Now, his body lies on the Senate floor, cooling despite the humid Roman air. Now, his blood is still slick and red on Mark Antony’s hands as the young man makes a speech to the crowd. He hears Antony’s words; he knows Antony’s thoughts, the deception beneath the outward praise.
Of course Caesar was ambitious. What great man is not? Antony is ambitious; look how he turns what should have been a funeral oration into a stump speech. Cleopatra, their shared lover, is ambitious. She will use Antony as she used Caesar; she will love them both and climb above them both and die a god herself. Octavius is ambitious; pious and pursed-lip as he presents himself, he might be the most ambitious of them all. His rule will be the longest.
Perhaps only Brutus is not ambitious. He may not be honorable – in this Antony’s accusations ring true – but he is earnestly devoted to justice and fairness. He thinks, even now, that he has done right. Oh, Brutus, pure of heart, pure as gold. But gold is soft; the purer it is, the more it will dent under pressure. Brutus is too pure for the games played around him.
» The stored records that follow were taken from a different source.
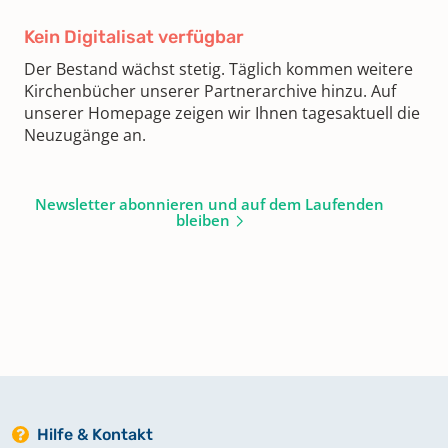
Kein Digitalisat verfügbar
Der Bestand wächst stetig. Täglich kommen weitere
Kirchenbücher unserer Partnerarchive hinzu. Auf
unserer Homepage zeigen wir Ihnen tagesaktuell die
Neuzugänge an.
Newsletter abonnieren und auf dem Laufenden
bleiben
Hilfe & Kontakt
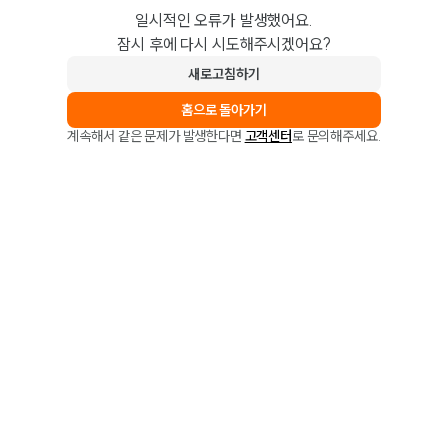
일시적인 오류가 발생했어요.
잠시 후에 다시 시도해주시겠어요?
새로고침하기
홈으로 돌아가기
계속해서 같은 문제가 발생한다면
고객센터
로 문의해주세요.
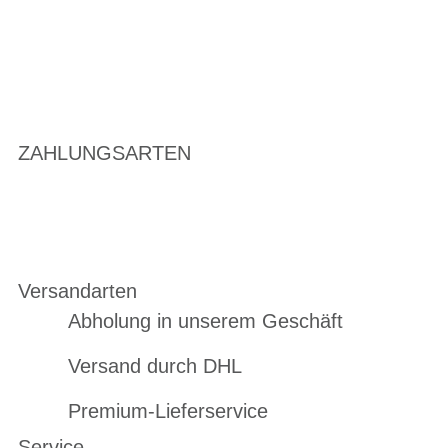
ZAHLUNGSARTEN
Versandarten
Abholung in unserem Geschäft
Versand durch DHL
Premium-Lieferservice
Service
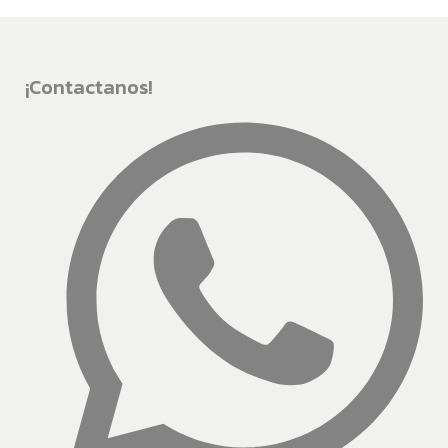
¡Contactanos!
Now, at this moment of betrayal and death that is also every moment, Caesar loves Brutus, as he always has and always will. Caesar is bleeding from two dozen wounds and he knows which belong to Brutus and they are the deepest, the most courageous. Each hole in Caesar’s body is a mouth as well as a gash, spilling out his soul to eternity. He is dead and infinite and he sees the coming death of every mortal around him. So many will be self-inflicted; this band of assassins and would-be rulers will turn their swords against themselves, will take their own poisons, will bring their republic to civil war.
But now, whenever this moment is, Caesar cares only for Brutus. Brutus will see him, as Caesar sees all; Brutus will hear his future, because Caesar will tell him. They will meet again, after every death. And when Brutus asks him what he is, god or angel or devil, Caesar will not know the answer.